• **DOCUMENT SECTION**
+ + + + +

People newly infected with COVID-19 might soon have access to what essentially is Tamiflu for the novel coronavirus, a breakthrough that experts say would drastically alter the course of the ongoing pandemic.
At least three contenders are vying to become the first antiviral pill that specifically targets COVID-19, according to reports from drug manufacturers.
Merck & Co.’s antiviral drug molnupiravir leapt into the lead on Friday. That’s when the company announced it will ask for quick U.S. approval for emergency use of their pill, after clinical trials showed it halved patients’ risk of hospitalization or death from COVID.
Around 7% of COVID patients treated with molnupiravir were either hospitalized or died within a month of taking the drug, compared with 14% of patients who received a placebo. The analysis was based on data from 775 patients who’d enrolled early in the trial.
The new medication is just one of several antiviral pills now being tested in studies, and experts say these medications could give doctors a powerful new weapon to battle the virus. Late-stage study results of two other antiviral pills, one developed by Pfizer and the other by Atea Pharmaceuticals and Roche, are expected within the next few months, The New York Times reported.

+ + + + +

• **THINGS TO DO**
A – State whether each statement below agrees with the passage on COVID-19 antiviral pills, answering yes or no and quoting the words of the passage that decide it. (i) Molnupiravir is a drug from Merck & Co. (ii) The analysis drew on data from more than 1,000 patients. (iii) About 14% of patients given a placebo were hospitalized or died within a month.
B – Continue the passage on COVID-19 antiviral pills, picking up after its final sentence.

+ + + + +

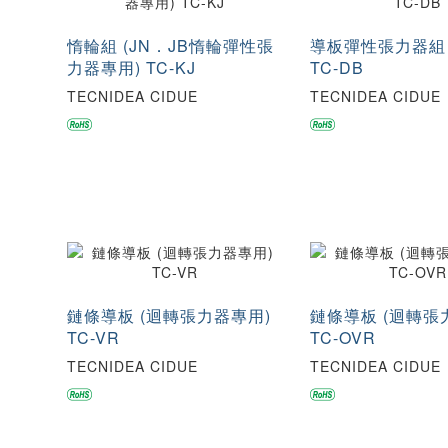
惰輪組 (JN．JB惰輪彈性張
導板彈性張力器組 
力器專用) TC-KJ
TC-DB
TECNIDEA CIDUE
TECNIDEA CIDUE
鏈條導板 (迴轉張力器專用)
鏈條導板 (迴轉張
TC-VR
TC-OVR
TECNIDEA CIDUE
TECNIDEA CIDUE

+ + + + +

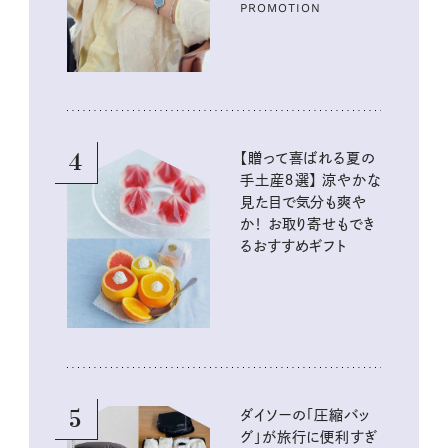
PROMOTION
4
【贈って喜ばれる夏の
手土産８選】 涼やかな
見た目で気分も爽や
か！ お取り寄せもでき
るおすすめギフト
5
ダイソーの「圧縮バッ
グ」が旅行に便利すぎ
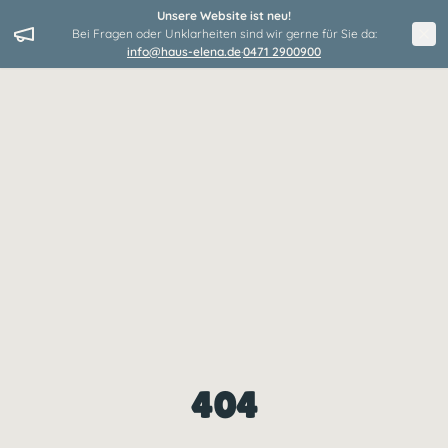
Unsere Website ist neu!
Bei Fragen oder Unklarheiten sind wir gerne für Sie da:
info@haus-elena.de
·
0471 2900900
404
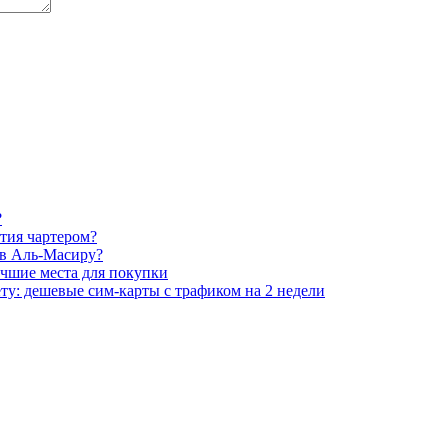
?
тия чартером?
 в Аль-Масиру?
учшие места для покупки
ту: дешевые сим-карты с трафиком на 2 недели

+ + + + +

• **ANSWERS GIVEN**
A –
(i) Yes: "Merck & Co.’s antiviral drug molnupiravir"
(ii) No: "The analysis was based on data from 775 patients"
(iii) Yes: "compared with 14% of patients who received a placebo"

B –
In the Merck trial, which was conducted entirely on unvaccinated patients to prove the medicine can reduce hospitalization and death, molnupiravir was taken twice a day for five days. Merck says that an independent board of experts monitoring its study data recommended that the trial be halted early because the drug’s benefits to patients were so convincing. The company adds that the U.S. Food and Drug Administration agrees with that decision.
How will an antiviral pill protect you?
If they prove safe and effective, these drug candidates could keep people infected with COVID out of the hospital and prevent those around them from contracting the coronavirus, experts say.
“These are all drugs that in one way or another interfere with the multiplication of the virus,” Dr. William Schaffner, medical director of the Bethesda, Md.-based National Foundation for Infectious Diseases says.